The Role of Genetics
Defects in certain genes, such as the MTHFR gene, lead to decreased T cell response and production (firefighter cells).
In addition, an MTHFR mutation can lead to reduced or impaired B cell response (bystander cells yelling “FIRE! FIRE!”).
The Microbiome
The human gut microbiome is the name given to the colonies of microbes that live in our digestive system.
These gut microbes are vitally important for communication with the brain and the immune system.
It is believed that 70% of our immune system is located in the digestive tract.
Canadian researcher Derrick McFabe PhD has demonstrated how changes in the gut bacteria affect brain functioning and behaviors, thus proving the theory of the gut/brain axis.
He has shown how specific bad gut bacteria can alter the gut/brain connection as demonstrated in children with autism.
Neurotransmitters
Also in our brain are chemical messengers that transmit signals from one neuron to another telling the brain and body what to do.

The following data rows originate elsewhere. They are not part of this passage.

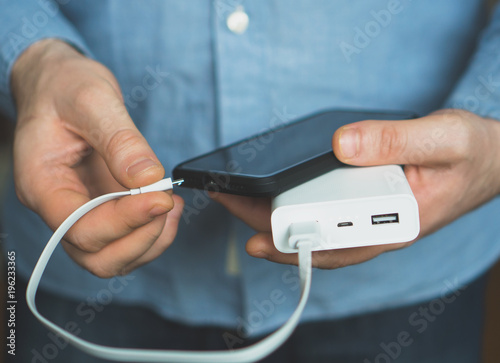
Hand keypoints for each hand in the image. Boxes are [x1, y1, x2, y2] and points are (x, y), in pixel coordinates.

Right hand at [12, 39, 183, 276]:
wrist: (58, 84)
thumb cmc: (64, 87)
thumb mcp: (91, 100)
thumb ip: (120, 141)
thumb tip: (150, 179)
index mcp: (43, 183)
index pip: (79, 227)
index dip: (124, 221)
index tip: (161, 198)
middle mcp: (58, 206)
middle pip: (96, 257)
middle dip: (139, 238)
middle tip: (167, 203)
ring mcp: (81, 211)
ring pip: (113, 257)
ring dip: (150, 241)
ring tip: (172, 205)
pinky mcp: (102, 207)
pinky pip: (125, 239)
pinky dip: (152, 232)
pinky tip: (167, 206)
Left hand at [213, 109, 499, 267]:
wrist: (490, 160)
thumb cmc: (471, 154)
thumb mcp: (444, 138)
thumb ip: (398, 140)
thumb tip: (344, 144)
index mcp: (399, 222)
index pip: (339, 242)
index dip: (297, 241)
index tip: (257, 236)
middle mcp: (380, 229)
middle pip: (318, 238)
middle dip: (271, 225)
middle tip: (229, 201)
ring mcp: (371, 220)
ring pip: (318, 228)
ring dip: (277, 217)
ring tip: (238, 198)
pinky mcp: (367, 206)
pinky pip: (326, 215)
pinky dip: (298, 209)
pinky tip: (274, 200)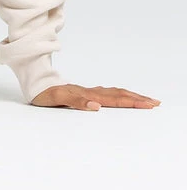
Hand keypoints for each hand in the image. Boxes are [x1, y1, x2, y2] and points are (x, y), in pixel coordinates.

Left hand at [31, 83, 161, 109]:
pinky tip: (121, 97)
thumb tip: (96, 106)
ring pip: (114, 93)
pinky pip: (107, 94)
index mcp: (87, 94)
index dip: (132, 102)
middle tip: (155, 102)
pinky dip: (119, 96)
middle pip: (118, 95)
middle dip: (137, 99)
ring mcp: (88, 91)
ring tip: (144, 100)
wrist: (34, 83)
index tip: (148, 104)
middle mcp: (90, 92)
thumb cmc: (44, 94)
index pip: (114, 99)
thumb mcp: (56, 99)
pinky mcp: (84, 93)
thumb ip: (76, 102)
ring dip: (130, 96)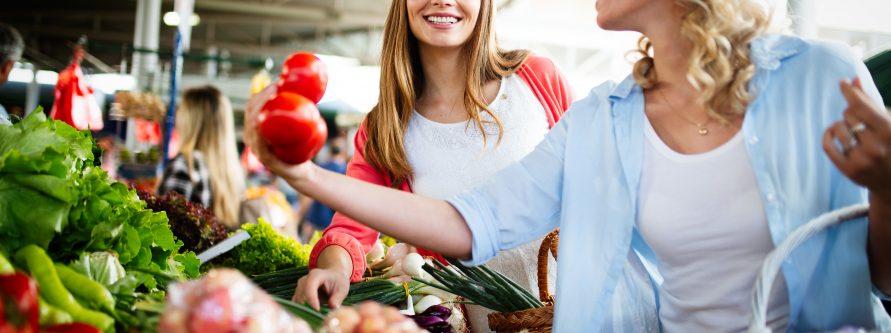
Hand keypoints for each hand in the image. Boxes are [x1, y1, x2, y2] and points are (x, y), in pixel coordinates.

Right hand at [243, 84, 314, 183]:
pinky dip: (259, 134)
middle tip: (278, 87)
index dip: (261, 92)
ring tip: (272, 98)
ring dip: (260, 110)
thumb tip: (303, 87)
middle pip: (251, 112)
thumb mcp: (292, 126)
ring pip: (253, 126)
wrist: (301, 171)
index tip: (277, 82)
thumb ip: (291, 111)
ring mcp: (257, 149)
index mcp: (255, 128)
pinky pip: (260, 145)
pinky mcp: (267, 160)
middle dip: (262, 97)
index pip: (252, 105)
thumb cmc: (297, 146)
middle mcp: (252, 138)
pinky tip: (260, 123)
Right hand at [292, 267, 350, 310]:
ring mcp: (299, 288)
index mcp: (315, 275)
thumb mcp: (342, 288)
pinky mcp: (297, 295)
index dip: (312, 300)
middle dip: (309, 308)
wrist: (333, 277)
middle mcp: (304, 280)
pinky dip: (303, 311)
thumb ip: (337, 298)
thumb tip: (333, 307)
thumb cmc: (338, 282)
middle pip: (301, 296)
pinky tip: (313, 314)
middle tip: (319, 316)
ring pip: (298, 302)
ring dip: (306, 310)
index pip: (309, 288)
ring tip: (318, 315)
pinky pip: (297, 305)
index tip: (318, 310)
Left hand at [823, 77, 890, 199]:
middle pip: (849, 115)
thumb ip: (871, 103)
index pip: (863, 107)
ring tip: (851, 131)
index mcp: (889, 132)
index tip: (843, 83)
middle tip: (860, 122)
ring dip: (840, 125)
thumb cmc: (890, 145)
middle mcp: (875, 147)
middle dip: (851, 114)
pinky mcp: (848, 170)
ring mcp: (861, 160)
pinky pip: (827, 145)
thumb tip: (855, 80)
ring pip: (837, 128)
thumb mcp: (887, 123)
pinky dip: (828, 135)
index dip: (851, 93)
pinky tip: (832, 133)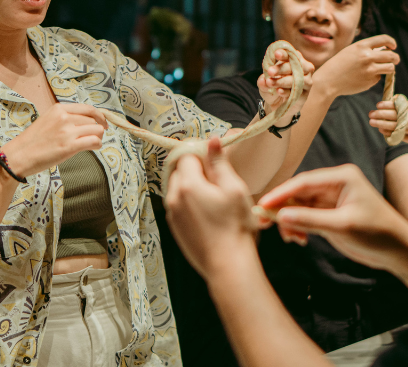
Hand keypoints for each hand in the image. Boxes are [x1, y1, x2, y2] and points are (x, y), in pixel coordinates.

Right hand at [1, 103, 106, 176]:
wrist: (19, 155)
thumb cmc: (32, 141)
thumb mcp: (48, 120)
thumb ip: (64, 118)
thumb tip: (85, 121)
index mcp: (59, 109)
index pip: (87, 108)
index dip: (99, 116)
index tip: (102, 122)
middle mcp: (64, 117)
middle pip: (93, 120)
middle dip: (97, 128)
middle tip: (94, 137)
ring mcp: (67, 131)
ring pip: (96, 130)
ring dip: (98, 137)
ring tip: (92, 143)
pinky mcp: (69, 146)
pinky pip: (94, 141)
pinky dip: (97, 144)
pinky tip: (93, 148)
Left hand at [164, 137, 259, 279]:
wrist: (229, 266)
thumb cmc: (235, 227)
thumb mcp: (234, 189)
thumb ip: (219, 163)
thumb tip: (211, 141)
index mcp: (187, 184)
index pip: (186, 154)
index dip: (200, 151)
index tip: (214, 157)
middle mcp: (173, 197)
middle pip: (179, 170)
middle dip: (195, 168)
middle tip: (218, 178)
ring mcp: (172, 214)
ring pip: (178, 188)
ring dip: (192, 185)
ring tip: (216, 197)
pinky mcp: (175, 228)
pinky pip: (179, 205)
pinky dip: (190, 202)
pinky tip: (209, 212)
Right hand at [256, 164, 407, 271]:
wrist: (398, 251)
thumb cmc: (378, 233)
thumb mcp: (342, 227)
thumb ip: (309, 220)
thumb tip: (280, 216)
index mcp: (341, 177)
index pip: (303, 182)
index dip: (280, 193)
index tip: (263, 205)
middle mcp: (334, 185)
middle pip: (297, 193)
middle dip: (282, 209)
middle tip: (263, 223)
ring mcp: (330, 200)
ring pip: (298, 206)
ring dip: (290, 221)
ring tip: (292, 238)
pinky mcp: (329, 214)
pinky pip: (305, 217)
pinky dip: (298, 227)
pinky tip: (299, 239)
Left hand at [262, 47, 314, 110]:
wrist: (276, 103)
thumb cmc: (272, 87)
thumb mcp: (264, 83)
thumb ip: (263, 80)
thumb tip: (263, 80)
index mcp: (293, 60)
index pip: (290, 54)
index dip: (284, 53)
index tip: (276, 54)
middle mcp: (303, 68)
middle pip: (295, 65)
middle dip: (281, 68)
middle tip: (270, 71)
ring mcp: (306, 81)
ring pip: (297, 79)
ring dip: (283, 80)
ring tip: (270, 82)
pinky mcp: (305, 94)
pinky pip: (297, 91)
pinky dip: (287, 91)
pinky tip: (278, 91)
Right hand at [313, 35, 399, 99]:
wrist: (327, 81)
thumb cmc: (338, 65)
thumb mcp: (350, 51)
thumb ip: (366, 49)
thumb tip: (385, 50)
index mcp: (361, 46)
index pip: (384, 40)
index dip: (391, 42)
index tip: (393, 46)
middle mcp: (367, 57)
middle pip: (391, 56)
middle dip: (395, 58)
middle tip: (395, 60)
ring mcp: (369, 70)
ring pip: (390, 68)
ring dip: (389, 68)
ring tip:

These messengers are called “neurotransmitters”, and they are also located in our gastrointestinal tract, which allows for communication with the brain.
If the gastrointestinal tract develops a common condition called “leaky gut syndrome”, then this means there has been too much foreign matter that has permeated the gut lining.
As a result, many bad pathogens, bacteria, viruses, yeast, fungus and parasites can populate the gastrointestinal tract and disrupt communication with the neurotransmitters in the brain causing the neurotransmitters to misfire.
This process begins the development of an autoimmune disorder, and, if this happens, your child may experience many problems such as:
- Developmental delays
- Muscle tone issues
- Mood swings
- Aggression
- Sensory overload
- Sympathetic dominance of the nervous system (fight or flight)
- High-anxiety issues
- Inappropriate behaviors
- Self-injurious behaviors
- Inability to cope
- Inability to focus
- Inability to concentrate
Therefore, no matter what autoimmune disorder your child may have, begin with healing the microbiome.